··· Input material ···
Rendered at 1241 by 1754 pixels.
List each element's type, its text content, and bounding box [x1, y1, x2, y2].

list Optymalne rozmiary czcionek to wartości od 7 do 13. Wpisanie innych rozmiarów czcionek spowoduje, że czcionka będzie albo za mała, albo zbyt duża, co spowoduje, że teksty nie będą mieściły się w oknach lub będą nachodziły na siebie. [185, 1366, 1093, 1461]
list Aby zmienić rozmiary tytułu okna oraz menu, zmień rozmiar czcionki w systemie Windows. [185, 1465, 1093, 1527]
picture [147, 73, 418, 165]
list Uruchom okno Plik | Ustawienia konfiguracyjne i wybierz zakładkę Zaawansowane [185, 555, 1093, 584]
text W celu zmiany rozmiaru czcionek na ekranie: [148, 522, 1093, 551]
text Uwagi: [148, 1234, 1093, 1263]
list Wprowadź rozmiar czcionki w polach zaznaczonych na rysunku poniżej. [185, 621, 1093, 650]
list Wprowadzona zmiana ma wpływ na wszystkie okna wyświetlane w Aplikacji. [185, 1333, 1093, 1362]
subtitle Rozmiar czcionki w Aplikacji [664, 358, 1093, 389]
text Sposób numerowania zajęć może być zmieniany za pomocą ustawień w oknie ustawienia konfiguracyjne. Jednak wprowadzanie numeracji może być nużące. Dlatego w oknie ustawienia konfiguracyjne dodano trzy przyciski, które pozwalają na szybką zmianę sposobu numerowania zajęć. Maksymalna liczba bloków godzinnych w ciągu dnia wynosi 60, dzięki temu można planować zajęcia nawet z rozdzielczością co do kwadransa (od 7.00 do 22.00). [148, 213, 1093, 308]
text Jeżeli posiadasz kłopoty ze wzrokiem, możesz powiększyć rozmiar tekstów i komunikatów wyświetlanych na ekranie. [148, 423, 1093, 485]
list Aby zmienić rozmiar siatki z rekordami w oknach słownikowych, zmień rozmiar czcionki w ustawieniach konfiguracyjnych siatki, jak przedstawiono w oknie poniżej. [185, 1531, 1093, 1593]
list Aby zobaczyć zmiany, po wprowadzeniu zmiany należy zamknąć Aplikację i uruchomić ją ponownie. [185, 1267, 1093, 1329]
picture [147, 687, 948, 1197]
···
Would you please transcribe all of the entries above exactly?

- _Result_:
Rendered at 1241 by 1754 pixels.
List each element's type, its text content, and bounding box [x1, y1, x2, y2].

list Optymalne rozmiary czcionek to wartości od 7 do 13. Wpisanie innych rozmiarów czcionek spowoduje, że czcionka będzie albo za mała, albo zbyt duża, co spowoduje, że teksty nie będą mieściły się w oknach lub będą nachodziły na siebie. [185, 1366, 1093, 1461]
list Aby zmienić rozmiary tytułu okna oraz menu, zmień rozmiar czcionki w systemie Windows. [185, 1465, 1093, 1527]
picture [147, 73, 418, 165]
list Uruchom okno Plik | Ustawienia konfiguracyjne i wybierz zakładkę Zaawansowane [185, 555, 1093, 584]
text W celu zmiany rozmiaru czcionek na ekranie: [148, 522, 1093, 551]
text Uwagi: [148, 1234, 1093, 1263]
list Wprowadź rozmiar czcionki w polach zaznaczonych na rysunku poniżej. [185, 621, 1093, 650]
list Wprowadzona zmiana ma wpływ na wszystkie okna wyświetlane w Aplikacji. [185, 1333, 1093, 1362]
subtitle Rozmiar czcionki w Aplikacji [664, 358, 1093, 389]
text Sposób numerowania zajęć może być zmieniany za pomocą ustawień w oknie ustawienia konfiguracyjne. Jednak wprowadzanie numeracji może być nużące. Dlatego w oknie ustawienia konfiguracyjne dodano trzy przyciski, które pozwalają na szybką zmianę sposobu numerowania zajęć. Maksymalna liczba bloków godzinnych w ciągu dnia wynosi 60, dzięki temu można planować zajęcia nawet z rozdzielczością co do kwadransa (od 7.00 do 22.00). [148, 213, 1093, 308]
text Jeżeli posiadasz kłopoty ze wzrokiem, możesz powiększyć rozmiar tekstów i komunikatów wyświetlanych na ekranie. [148, 423, 1093, 485]
list Aby zmienić rozmiar siatki z rekordami w oknach słownikowych, zmień rozmiar czcionki w ustawieniach konfiguracyjnych siatki, jak przedstawiono w oknie poniżej. [185, 1531, 1093, 1593]
list Aby zobaczyć zmiany, po wprowadzeniu zmiany należy zamknąć Aplikację i uruchomić ją ponownie. [185, 1267, 1093, 1329]
picture [147, 687, 948, 1197]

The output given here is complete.